Document extract:
Content starts
Mound of the Elves and Men slain during the Nirnaeth Arnoediad, translated “Hill of Slain” (S/197). It is a combination of haudh “mound”, en “of the” and the plural of dangen “slain”.
Conceptual Development: In the earliest Lost Tales, this name first appeared as G. Cûm a Thegranaithos “Mound of the First Sorrow”, revised to Cûm a Gumlaith of similar meaning (LT1/149). In Silmarillion drafts from the 1930s, the name was changed to N. Cûm-na-Dengin “Mound of Slain” (SM/312, LR/147), then to Amon Dengin “Hill of Slain” (LR/314) and finally Haudh-na-Dengin (LR/312). In The Etymologies, the middle preposition was replaced with the definite article i, Haudh i Ndengin (Ety/KHAG, NDAK) and in Silmarillion revisions from the 1950s-60s it changed to the combined article-preposition ina (WJ/79), then finally to en in Haudh-en-Ndengin (WJ/169).
mound of the slaying; haudh (“mound, grave, tomb”) + en (genitive article) + (n-)dengin (pl. of dangen “slain, slaying”) #We would rather expect it to be Hauth-e-Ndengin, so perhaps it's a dialectal variation of the name; the Etym. gives it as Haudh i Ndengin, which looks more like LR-style S with the second element Ndengin in plural.
Content ends
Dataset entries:
Content starts
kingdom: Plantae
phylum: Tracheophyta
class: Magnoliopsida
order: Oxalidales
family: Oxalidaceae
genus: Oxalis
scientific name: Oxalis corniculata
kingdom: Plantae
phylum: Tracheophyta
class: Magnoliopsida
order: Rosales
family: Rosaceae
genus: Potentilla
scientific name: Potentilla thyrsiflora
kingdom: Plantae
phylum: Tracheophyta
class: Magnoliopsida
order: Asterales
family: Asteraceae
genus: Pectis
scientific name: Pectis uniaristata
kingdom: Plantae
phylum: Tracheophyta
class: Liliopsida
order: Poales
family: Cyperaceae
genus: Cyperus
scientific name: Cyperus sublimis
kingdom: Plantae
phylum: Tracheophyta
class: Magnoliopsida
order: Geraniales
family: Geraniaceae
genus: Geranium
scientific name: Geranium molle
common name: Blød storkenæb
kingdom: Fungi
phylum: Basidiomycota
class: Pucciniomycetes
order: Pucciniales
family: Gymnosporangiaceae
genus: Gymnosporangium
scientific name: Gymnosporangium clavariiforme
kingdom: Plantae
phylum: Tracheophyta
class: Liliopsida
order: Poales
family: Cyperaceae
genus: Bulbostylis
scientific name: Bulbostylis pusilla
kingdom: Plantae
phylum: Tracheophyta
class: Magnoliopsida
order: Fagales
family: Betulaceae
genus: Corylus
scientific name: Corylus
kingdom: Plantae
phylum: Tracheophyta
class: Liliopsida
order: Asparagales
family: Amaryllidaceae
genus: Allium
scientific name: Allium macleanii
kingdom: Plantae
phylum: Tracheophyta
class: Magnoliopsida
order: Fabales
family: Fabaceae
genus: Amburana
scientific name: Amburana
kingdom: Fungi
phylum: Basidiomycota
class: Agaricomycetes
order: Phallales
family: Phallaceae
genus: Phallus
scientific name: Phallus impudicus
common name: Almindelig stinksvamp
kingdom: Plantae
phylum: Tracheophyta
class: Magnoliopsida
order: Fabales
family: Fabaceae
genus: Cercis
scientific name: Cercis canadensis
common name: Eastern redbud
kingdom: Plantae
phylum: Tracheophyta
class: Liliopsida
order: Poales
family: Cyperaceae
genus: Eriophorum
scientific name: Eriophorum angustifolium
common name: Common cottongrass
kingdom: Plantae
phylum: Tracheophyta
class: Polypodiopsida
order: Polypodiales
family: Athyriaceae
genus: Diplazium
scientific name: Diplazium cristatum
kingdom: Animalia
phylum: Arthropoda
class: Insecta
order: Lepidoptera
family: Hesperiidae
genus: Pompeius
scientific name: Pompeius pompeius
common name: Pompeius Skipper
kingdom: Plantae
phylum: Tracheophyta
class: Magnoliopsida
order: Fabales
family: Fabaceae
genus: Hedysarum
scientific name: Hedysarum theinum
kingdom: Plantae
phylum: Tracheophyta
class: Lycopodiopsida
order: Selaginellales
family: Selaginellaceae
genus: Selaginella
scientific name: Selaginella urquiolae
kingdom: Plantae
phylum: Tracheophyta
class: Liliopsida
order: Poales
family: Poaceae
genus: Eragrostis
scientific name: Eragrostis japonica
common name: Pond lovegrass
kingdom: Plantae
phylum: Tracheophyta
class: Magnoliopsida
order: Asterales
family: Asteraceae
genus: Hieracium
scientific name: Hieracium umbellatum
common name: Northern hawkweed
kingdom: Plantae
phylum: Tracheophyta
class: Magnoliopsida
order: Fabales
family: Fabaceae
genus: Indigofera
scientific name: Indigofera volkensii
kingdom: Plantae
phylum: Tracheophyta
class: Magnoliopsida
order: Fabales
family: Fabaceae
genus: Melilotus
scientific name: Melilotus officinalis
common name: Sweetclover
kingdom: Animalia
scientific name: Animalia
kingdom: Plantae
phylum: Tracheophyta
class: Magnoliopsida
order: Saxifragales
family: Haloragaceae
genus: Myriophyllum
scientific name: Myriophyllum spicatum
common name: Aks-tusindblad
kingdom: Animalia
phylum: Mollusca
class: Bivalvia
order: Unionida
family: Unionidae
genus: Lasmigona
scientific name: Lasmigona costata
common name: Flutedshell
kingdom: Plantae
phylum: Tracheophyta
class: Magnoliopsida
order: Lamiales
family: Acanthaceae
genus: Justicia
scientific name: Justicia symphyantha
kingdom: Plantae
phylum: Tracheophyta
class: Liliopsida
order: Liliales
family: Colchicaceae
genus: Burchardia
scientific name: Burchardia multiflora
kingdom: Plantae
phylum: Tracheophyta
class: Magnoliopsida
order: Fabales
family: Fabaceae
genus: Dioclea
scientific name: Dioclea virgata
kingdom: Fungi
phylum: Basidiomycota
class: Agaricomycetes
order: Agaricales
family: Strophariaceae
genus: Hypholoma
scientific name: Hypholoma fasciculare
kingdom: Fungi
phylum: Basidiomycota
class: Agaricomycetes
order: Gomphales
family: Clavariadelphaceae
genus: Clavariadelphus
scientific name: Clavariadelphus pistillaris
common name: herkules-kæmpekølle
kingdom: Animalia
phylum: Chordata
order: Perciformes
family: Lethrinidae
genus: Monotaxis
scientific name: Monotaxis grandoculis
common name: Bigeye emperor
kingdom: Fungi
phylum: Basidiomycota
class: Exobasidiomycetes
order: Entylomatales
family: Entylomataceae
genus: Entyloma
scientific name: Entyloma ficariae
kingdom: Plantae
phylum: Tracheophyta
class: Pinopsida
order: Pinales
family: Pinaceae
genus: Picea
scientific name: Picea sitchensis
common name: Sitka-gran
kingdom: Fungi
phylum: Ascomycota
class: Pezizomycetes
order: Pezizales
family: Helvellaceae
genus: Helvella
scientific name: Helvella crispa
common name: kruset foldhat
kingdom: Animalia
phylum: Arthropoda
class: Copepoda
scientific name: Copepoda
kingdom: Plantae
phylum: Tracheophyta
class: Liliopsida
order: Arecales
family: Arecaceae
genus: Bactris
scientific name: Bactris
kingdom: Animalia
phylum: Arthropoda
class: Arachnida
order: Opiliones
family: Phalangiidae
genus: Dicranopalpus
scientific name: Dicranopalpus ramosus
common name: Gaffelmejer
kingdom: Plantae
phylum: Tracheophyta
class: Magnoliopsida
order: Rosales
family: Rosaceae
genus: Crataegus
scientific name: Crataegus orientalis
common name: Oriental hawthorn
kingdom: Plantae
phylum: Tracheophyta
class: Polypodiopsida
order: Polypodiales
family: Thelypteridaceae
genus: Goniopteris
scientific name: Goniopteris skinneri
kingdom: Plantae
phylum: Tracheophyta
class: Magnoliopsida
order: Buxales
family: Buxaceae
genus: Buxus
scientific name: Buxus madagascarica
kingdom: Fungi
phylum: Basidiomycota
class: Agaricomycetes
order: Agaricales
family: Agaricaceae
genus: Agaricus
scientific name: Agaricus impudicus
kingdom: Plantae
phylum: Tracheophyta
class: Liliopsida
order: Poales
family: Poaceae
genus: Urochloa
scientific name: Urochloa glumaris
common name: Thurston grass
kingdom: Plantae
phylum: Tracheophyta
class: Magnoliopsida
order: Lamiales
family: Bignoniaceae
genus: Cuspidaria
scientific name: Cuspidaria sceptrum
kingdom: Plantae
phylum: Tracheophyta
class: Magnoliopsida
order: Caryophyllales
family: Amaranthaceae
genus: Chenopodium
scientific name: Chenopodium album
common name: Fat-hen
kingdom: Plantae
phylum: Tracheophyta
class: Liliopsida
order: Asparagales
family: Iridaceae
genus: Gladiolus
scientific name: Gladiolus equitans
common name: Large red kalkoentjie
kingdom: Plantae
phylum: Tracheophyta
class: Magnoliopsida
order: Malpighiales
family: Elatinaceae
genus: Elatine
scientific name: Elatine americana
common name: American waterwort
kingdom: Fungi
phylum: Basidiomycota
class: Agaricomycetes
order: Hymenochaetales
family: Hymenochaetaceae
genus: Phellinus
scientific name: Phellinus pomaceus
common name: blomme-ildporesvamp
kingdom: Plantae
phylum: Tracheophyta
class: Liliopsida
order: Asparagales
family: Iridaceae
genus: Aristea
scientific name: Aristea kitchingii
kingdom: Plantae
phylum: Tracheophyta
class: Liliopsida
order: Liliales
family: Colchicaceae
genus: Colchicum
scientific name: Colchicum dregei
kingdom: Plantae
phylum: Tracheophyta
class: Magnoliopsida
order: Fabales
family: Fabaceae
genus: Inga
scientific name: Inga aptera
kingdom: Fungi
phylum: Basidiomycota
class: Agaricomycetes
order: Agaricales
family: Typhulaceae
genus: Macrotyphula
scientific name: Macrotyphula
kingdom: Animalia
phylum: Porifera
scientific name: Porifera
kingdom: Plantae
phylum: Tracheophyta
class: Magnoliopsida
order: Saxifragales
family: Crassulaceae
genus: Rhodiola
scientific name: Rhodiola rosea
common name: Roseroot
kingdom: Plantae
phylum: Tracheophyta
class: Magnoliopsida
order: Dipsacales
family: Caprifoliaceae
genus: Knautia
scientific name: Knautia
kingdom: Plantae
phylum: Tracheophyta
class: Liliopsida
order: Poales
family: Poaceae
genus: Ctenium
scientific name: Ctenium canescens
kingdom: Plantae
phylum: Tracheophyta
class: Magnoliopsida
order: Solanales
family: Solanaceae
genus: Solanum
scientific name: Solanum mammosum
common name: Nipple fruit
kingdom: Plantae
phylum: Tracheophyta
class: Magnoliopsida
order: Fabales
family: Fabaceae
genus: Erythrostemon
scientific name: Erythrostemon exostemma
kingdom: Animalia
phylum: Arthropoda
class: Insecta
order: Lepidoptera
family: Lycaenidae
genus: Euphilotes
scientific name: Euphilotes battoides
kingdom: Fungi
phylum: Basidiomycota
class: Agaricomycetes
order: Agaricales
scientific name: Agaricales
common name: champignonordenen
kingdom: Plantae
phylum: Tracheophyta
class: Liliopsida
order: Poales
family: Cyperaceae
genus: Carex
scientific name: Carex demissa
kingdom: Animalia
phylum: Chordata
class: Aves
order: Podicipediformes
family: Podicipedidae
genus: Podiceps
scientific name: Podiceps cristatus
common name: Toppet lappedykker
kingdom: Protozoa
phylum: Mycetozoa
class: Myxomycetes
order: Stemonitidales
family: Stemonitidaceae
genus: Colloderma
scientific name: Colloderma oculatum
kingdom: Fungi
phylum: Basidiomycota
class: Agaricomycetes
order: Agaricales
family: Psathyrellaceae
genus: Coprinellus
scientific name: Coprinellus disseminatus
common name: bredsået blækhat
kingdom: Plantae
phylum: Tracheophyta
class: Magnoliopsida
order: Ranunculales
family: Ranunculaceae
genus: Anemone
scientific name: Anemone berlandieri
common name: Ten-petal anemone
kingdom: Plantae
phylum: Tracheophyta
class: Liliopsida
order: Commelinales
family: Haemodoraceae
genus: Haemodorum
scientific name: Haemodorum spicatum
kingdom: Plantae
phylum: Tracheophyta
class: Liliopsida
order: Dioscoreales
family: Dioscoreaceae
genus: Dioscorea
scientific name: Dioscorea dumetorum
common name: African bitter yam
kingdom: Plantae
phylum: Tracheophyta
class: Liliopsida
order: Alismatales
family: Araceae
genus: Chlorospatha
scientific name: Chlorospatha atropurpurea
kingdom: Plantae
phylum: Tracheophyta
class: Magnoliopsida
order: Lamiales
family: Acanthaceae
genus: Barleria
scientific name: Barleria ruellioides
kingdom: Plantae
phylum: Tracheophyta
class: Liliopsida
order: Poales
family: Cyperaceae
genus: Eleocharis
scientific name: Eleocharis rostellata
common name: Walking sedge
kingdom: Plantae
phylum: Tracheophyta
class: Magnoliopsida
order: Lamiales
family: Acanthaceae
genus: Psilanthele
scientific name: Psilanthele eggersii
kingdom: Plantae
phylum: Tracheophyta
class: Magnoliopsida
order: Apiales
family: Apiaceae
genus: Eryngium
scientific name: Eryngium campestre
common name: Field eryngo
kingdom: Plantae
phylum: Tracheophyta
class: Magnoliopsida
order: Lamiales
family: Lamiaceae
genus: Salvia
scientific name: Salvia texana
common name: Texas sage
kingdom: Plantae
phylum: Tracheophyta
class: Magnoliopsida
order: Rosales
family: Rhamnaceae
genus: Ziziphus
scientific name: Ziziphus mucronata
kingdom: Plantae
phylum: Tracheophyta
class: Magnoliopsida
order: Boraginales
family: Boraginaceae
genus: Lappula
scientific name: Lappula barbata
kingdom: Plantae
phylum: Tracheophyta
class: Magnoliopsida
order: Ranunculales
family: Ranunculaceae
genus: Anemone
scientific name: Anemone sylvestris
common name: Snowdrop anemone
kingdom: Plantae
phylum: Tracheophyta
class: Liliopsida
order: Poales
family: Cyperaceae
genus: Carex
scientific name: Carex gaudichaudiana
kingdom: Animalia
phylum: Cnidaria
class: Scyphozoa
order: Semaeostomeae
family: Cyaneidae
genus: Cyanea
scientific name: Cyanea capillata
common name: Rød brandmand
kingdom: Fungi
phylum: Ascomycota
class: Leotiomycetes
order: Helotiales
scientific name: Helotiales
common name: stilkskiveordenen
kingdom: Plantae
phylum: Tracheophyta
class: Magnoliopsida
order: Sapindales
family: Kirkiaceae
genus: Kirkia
Content ends
In the Conceptual Development section of the passage on Haudh-en-Ndengin, list, in order, every form of the name that is written out in full.

Cûm a Thegranaithos
Cûm a Gumlaith
Cûm-na-Dengin
Amon Dengin
Haudh-na-Dengin
Haudh i Ndengin
Haudh-en-Ndengin